I am a single mum, 30’s, raising a 14 year old boy who’s well behaved and makes good grades. For the past 2 years, he’s also been an elevator enthusiast, meaning people who ride all types of lifts round-trip, document or videotape the experience and then share later online with like-minded people. He has a good friend, a girl who shares this passion and somehow they managed to find each other in this big world. Now they explore the city in their free time, always collecting lifts. I try to be cheery about his hobby, watch his videos and thumb through his massive scrapbook with him, but his fascination does not seem to be waning and I’m wondering if this is normal? — Let Me Off Here
Hi Let Me Off Here,
You must surely be grateful that your little darling did not become an Urban Explorer or a Chernobyl Stalker. Elevator enthusiasts have become a full-fledged subculture through online videos, and there are thousands out there to watch. The movement even inspired a documentary titled Elevated: An Uplifting Community (2011). Apparently, these folks have a keen appreciation for every detail of the machines: buttons, lights, doors, décor and views. We would likely not question a stamp collector or model vehicle enthusiast, and certainly not the avid birdwatcher. They do no harm by celebrating the craftsmanship and iconic functionality of these vertical transporters; you really have to admire this quirky community for pursuing what they truly enjoy.
Torn Over Telling
I think my best friend’s Dad is cheating on his wife. I am an intern at the office where my friend’s father works. He is very close to his female coworker, and she calls him her "work husband." They go to lunch together a lot. I have heard about and witnessed this, and recently I found out they have gone to a spa on their lunch hours and gotten massages together! As far as any of us can tell, they go to their respective homes separately, but they could easily be meeting somewhere so of course we are expecting to catch them leaving together. Should I mention something to my friend so that she can talk to him? — Torn Over Telling
Hi Torn Over Telling,
There is nothing to tell your friend. You all have seen nothing other than a couple of coworkers getting on like peas and carrots, joking and — gasp — eating and heard about them getting individual rubdowns. Typically, spa patrons do not massage each other! Whoever else is included in “us,” meaning the office gawkers who gather to track every movement of these seemingly innocent coworkers, you must call a Meeting of the Snoops immediately, and henceforth disengage from one another. Get back to work!

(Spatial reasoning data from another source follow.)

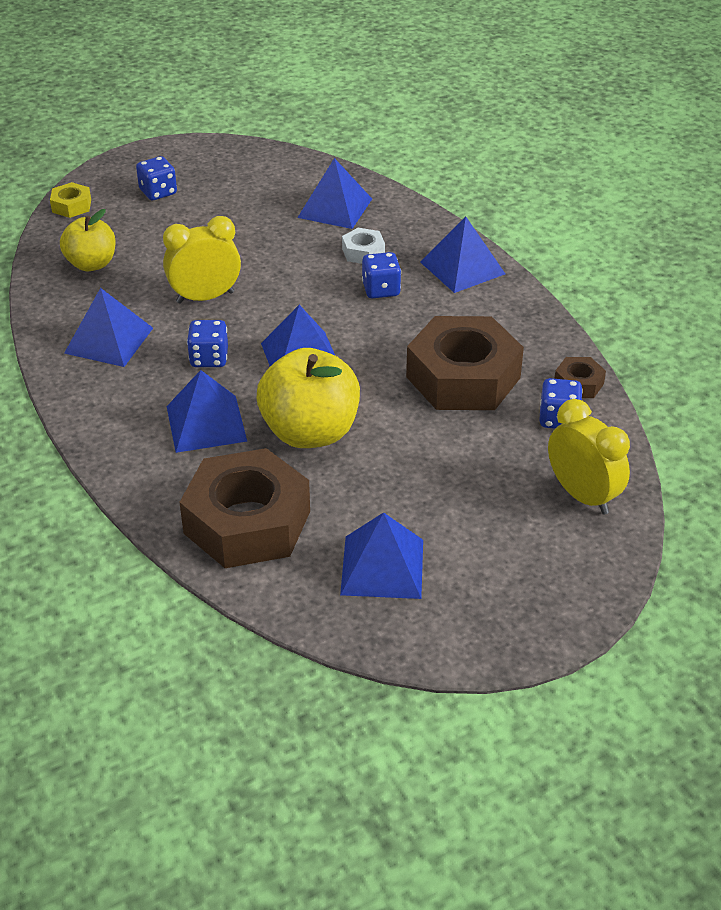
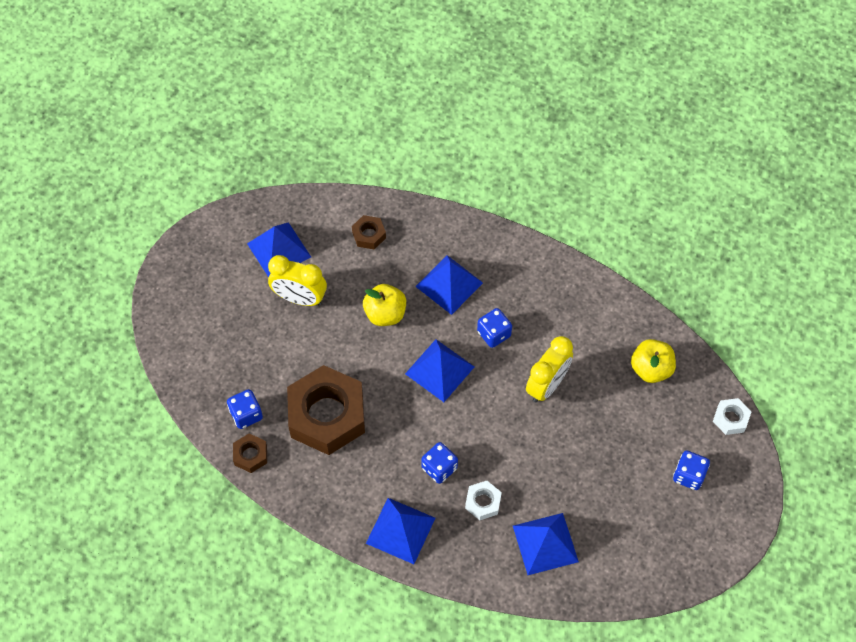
camera: 145 degrees right, 20 degrees up
(71, 206) = (730, 419): yellow nut -> white nut
(109, 340) = (567, 311): blue pyramid -> none
(247, 522) = (369, 235): brown nut -> brown nut, size x0.44
(310, 432) = (385, 314): yellow apple -> yellow apple, size x0.62
(582, 495) = (200, 361): yellow clock -> yellow clock (300, 298)

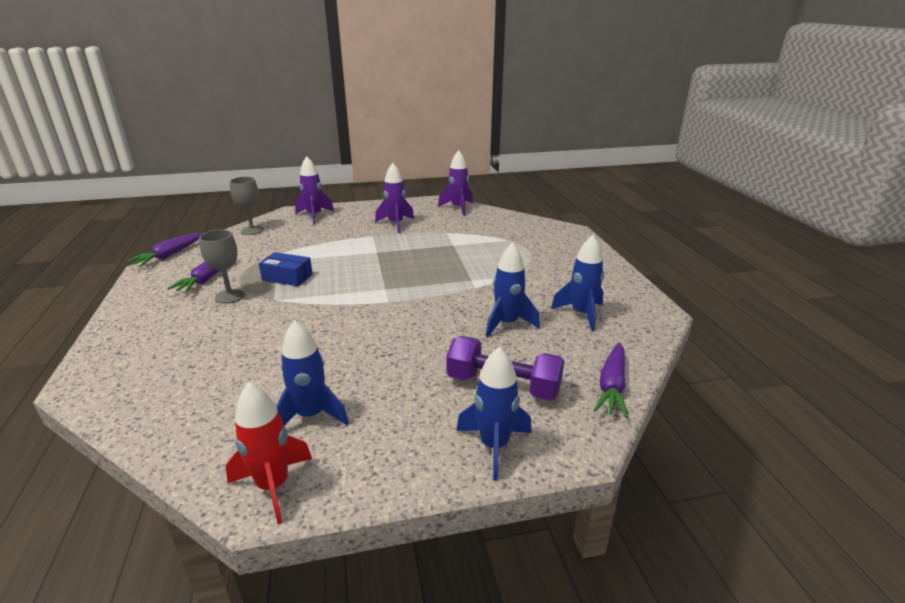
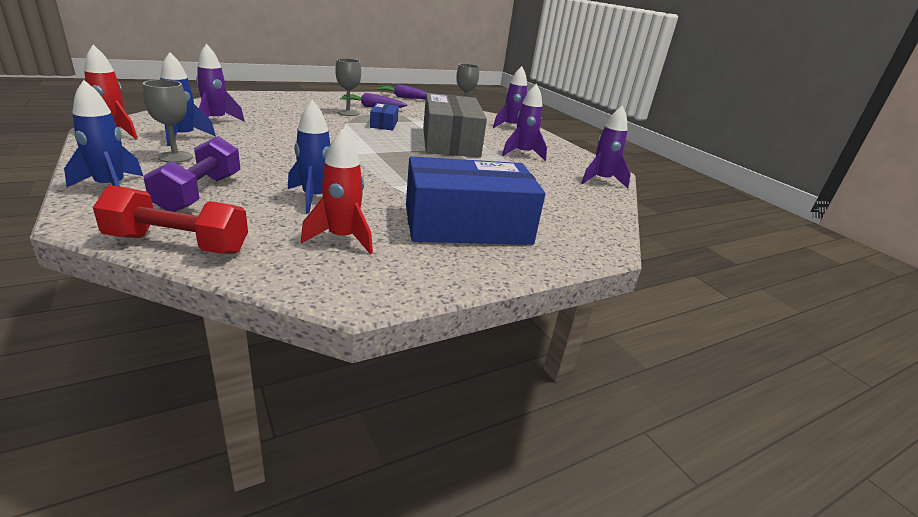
camera: 70 degrees right, 0 degrees up
(236, 395) = (216, 121): none -> purple rocket
(358, 249) = (450, 142): none -> grey box
(393, 413) = (175, 157): none -> grey goblet
(547, 266) = (467, 225): none -> blue box
(581, 314) = (342, 238): blue rocket -> red rocket
(612, 386) = (178, 244): purple carrot -> red dumbbell

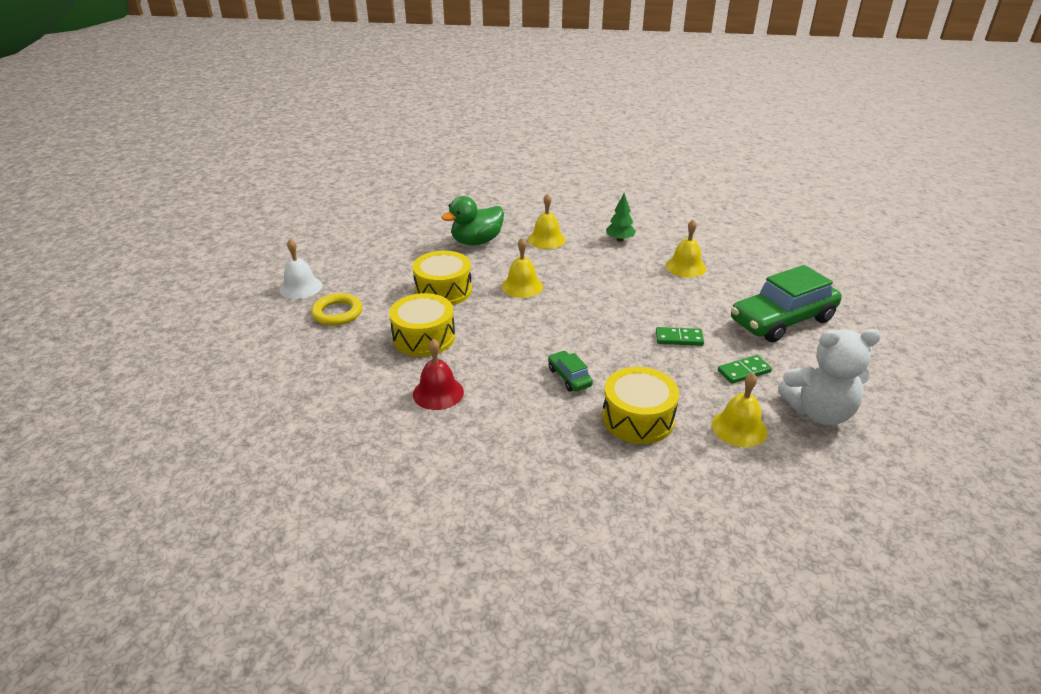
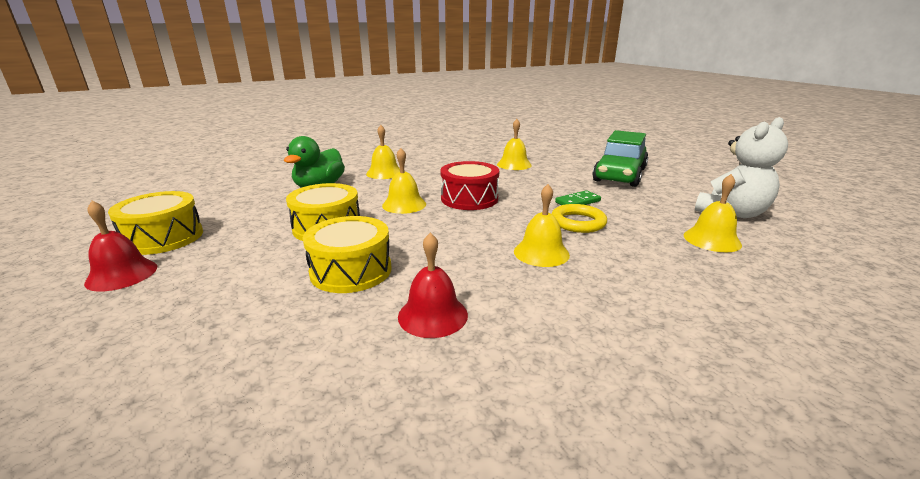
camera: 35 degrees left, 10 degrees down
(301, 287) = (122, 274): white bell -> red bell
(337, 313) = (205, 283): yellow ring -> yellow ring (578, 222)
(569, 377) = (541, 253): green car -> yellow bell
(583, 298) = (469, 199): none -> red drum
(620, 239) = (444, 161): green tree -> none
(638, 418) = (641, 261): yellow drum -> yellow drum (164, 238)
(744, 371) = (650, 206): green domino -> none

I’m a woman, 29 years old, married for 4 years and I blew my very healthy co-diet of 46 days with my husband. He was out of town for work that week, I had a very stressful work deadline, very little sleep, and I just went crazy with take-out and ice cream and "treated myself" for meeting the deadline. My husband would never understand and would be so critical, shame me for cheating and never let me forget it. I was back on track the next day and never told him. Thankfully, there is no way to find out what happened because I paid cash for everything. But technically, I cheated and I should own up to it, or what kind of partner am I? — Stuffed Piggy
Hi Stuffed Piggy,
A better question is, "What kind of partner is he?" The kind who shames his spouse for the most minor mistakes, and reviews her receipts? Forty-six days of success and a rapid return to restraint ought not to be erased by one indiscretion. Your mini binge is hardly shame-worthy, and you are an autonomous adult. Dieting is ultimately personal, and just because your husband has committed to being your partner in diet as well as life, that should not mean you must report every single calorie. I hope you decide to congratulate yourself for the progress you made and let this trifle go, which is what he had better do if you still feel obliged to tell him.
Editor’s Note: The opinions offered in this blog are the author's alone. Tim White, and any experts he may consult and/or quote in responses to letters, will never provide medical or psychological advice, diagnoses, treatment or counseling of any kind. General advice, opinions and suggestions may be offered with no obligation on the part of readers to accept or act upon the content published within this column. Anyone in immediate crisis and/or mental/physical distress should call 911 or related resources of assistance.